(Collected data)
□ □ □
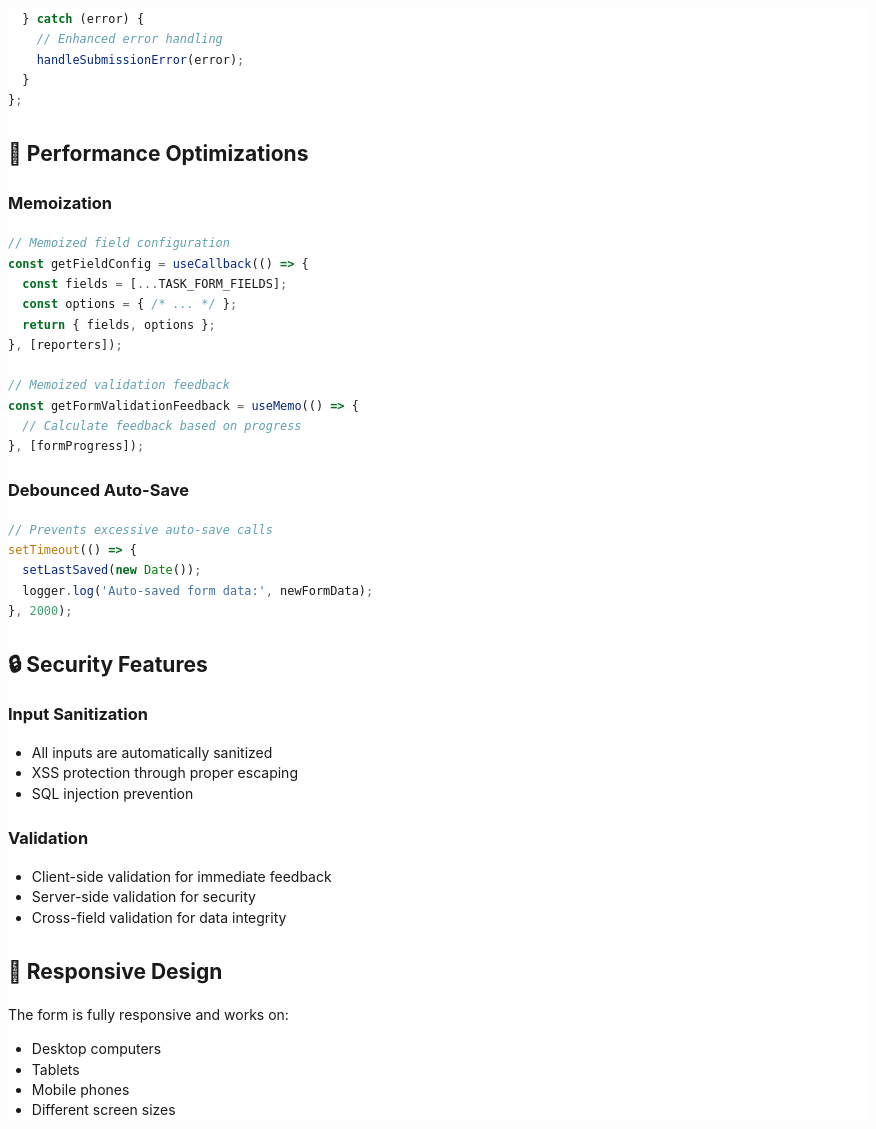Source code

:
 ```jsx
  } catch (error) {
    // Enhanced error handling
    handleSubmissionError(error);
  }
};
```

## 🚀 Performance Optimizations

### **Memoization**
```jsx
// Memoized field configuration
const getFieldConfig = useCallback(() => {
  const fields = [...TASK_FORM_FIELDS];
  const options = { /* ... */ };
  return { fields, options };
}, [reporters]);

// Memoized validation feedback
const getFormValidationFeedback = useMemo(() => {
  // Calculate feedback based on progress
}, [formProgress]);
```

### **Debounced Auto-Save**
```jsx
// Prevents excessive auto-save calls
setTimeout(() => {
  setLastSaved(new Date());
  logger.log('Auto-saved form data:', newFormData);
}, 2000);
```

## 🔒 Security Features

### **Input Sanitization**
- All inputs are automatically sanitized
- XSS protection through proper escaping
- SQL injection prevention

### **Validation**
- Client-side validation for immediate feedback
- Server-side validation for security
- Cross-field validation for data integrity

## 📱 Responsive Design

The form is fully responsive and works on:
- Desktop computers
- Tablets
- Mobile phones
- Different screen sizes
□ □ □
• _Task item_
Your task is to collect every line above that contains the word "error".

• _Exercise response_
  } catch (error) {
    // Enhanced error handling
    handleSubmissionError(error);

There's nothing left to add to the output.